### GIVEN TEXT

Raman scattering is most commonly associated with a change in vibrational state within one molecule, with signals in the
corresponding spectrum widely used to identify material structures. When the corresponding theory is developed using
quantum electrodynamics, the fundamental scattering process is described by a single photon of one radiation mode being
annihilated with the concurrent creation of another photon; the two photon energies differ by an amount corresponding to
the transfer of vibrational energy within the system. Here, we consider nanoscale interactions between neighboring
molecules to mediate the process, by way of a virtual photon exchange to connect the evolution of the two molecular states.

### PROVIDED DATA
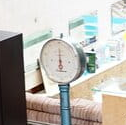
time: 6:01
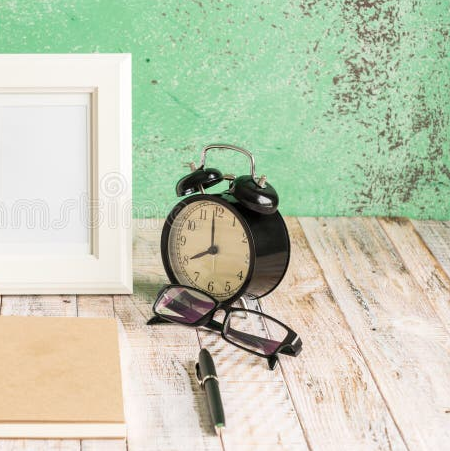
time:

### WHAT TO WORK ON
• A. Reproduce the Raman scattering text from "Raman scattering is" to "two molecular states.", swapping "vibrational" for "rotational".
• B. Answer these questions from the Raman scattering text:
(i) What is Raman scattering most commonly associated with?
(ii) Which theory is named as the one used to develop the corresponding theory?
(iii) By what means do neighboring molecules mediate the process?

### SOLUTIONS TO THE TASKS
• A.
Raman scattering is most commonly associated with a change in rotational state within one molecule, with signals in the
corresponding spectrum widely used to identify material structures. When the corresponding theory is developed using
quantum electrodynamics, the fundamental scattering process is described by a single photon of one radiation mode being
annihilated with the concurrent creation of another photon; the two photon energies differ by an amount corresponding to
the transfer of rotational energy within the system. Here, we consider nanoscale interactions between neighboring
molecules to mediate the process, by way of a virtual photon exchange to connect the evolution of the two molecular states.

• B.
(i) A change in vibrational state within one molecule.
(ii) Quantum electrodynamics.
(iii) By way of a virtual photon exchange.